Can you hand fill flat boxes or do you need the pump. Might be a stupid question but ive never seen one used in person and I'm just trying to see if I can save some money by not buying the pump. Ive been hand finishing for 8 years. Just looking for a cheap way to expedite the process and they look awesome


----------



## moore (Dec 2, 2010)

Sure you can...But It's a slow go.


----------



## Capt-sheetrock (Dec 11, 2009)

dannyboy said:


> Can you hand fill flat boxes


 Not that I know of


----------



## dannyboy (Jan 23, 2013)

moore said:


> Sure you can...But It's a slow go.


Has to be faster than hand finishing though? And looks a hell of a lot better


----------



## fr8train (Jan 20, 2008)

you can fill them by hand, but you seriously hamper the speed at which you can get work done.


----------



## getplastered (Jan 3, 2012)

dannyboy said:


> Has to be faster than hand finishing though? And looks a hell of a lot better


It would be quicker to just finish by hand...


----------



## Mountain Man (Oct 28, 2012)

Do yourself a favor and throw down for the pump! You can fill any of the auto tools with it and in a matter of days it'll pay for itself!!!


----------



## PrecisionTaping (Feb 2, 2012)

Why is everyone saying you need a pump?
You can use a compound tube buddy!
I know a few guys on here who do that.

You can buy the mudshark attachment for a blueline compound tube.
http://www.walltools.com/blue-line-usa-mud-shark-msfa.html

And if you don't have that exact Tube, no worries, just make a similiar attachment out of pvc.
Heat up the pvc a little bit and bend it to shape and voila! You have your own little box filler.

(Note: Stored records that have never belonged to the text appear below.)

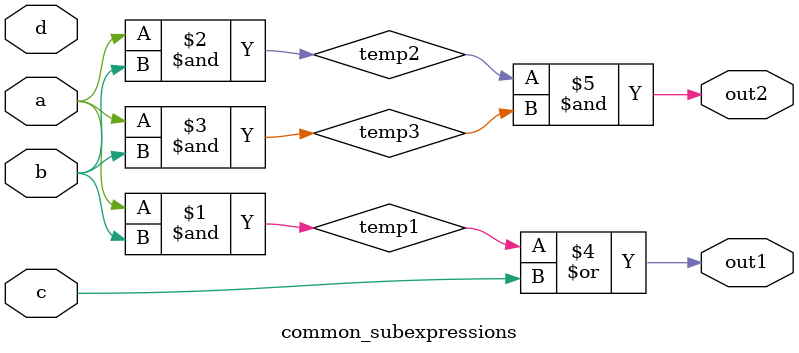
<source format=v>
/*
 * Common subexpressions test case for CSE algorithm
 * Contains repeated subexpressions that should be shared
 */

module common_subexpressions (
    input a,
    input b,
    input c,
    input d,
    output out1,
    output out2
);

// Common subexpression: a & b appears multiple times
assign temp1 = a & b;
assign temp2 = a & b;  // Same as temp1
assign temp3 = a & b;  // Same as temp1

assign out1 = temp1 | c;
assign out2 = temp2 & temp3;

endmodule

</source>
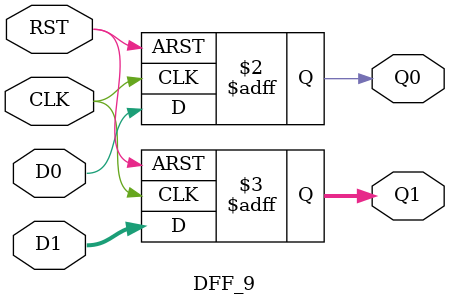
<source format=v>
module DFF_9
  (output reg Q0,
   output reg [1:0] Q1,
   input wire D0,
   input wire [1:0] D1,
   input wire CLK,
   input wire RST
   );
   always @(posedge CLK or posedge RST)
     if (RST) begin
	Q0 <= 0;
	Q1 <= 0;
     end else begin
	Q0 <= D0;
	Q1 <= D1;
     end
endmodule
</source>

IceRock will probably comment on this thread.
He can show you how he does it.


----------



## Bazooka-Joe (Dec 31, 2010)

PrecisionTaping said:


> Why is everyone saying you need a pump?
> You can use a compound tube buddy!
> I know a few guys on here who do that.
> 
> ...


oh I see you using your french language


----------



## Mudshark (Feb 8, 2009)

In have on occassion with small jobs used the compound tube to fill the boxes just so I didnt have to clean the pump again. It may be a bit slower to load but on small jobs you need to figure how much time you spend cleaning a pump that barely gets used.


----------



## PrecisionTaping (Feb 2, 2012)

Bazooka-Joe said:


> oh I see you using your french language


Sometimes I like to get all fancy!


----------



## Bazooka-Joe (Dec 31, 2010)

PrecisionTaping said:


> Sometimes I like to get all fancy!


Merci


----------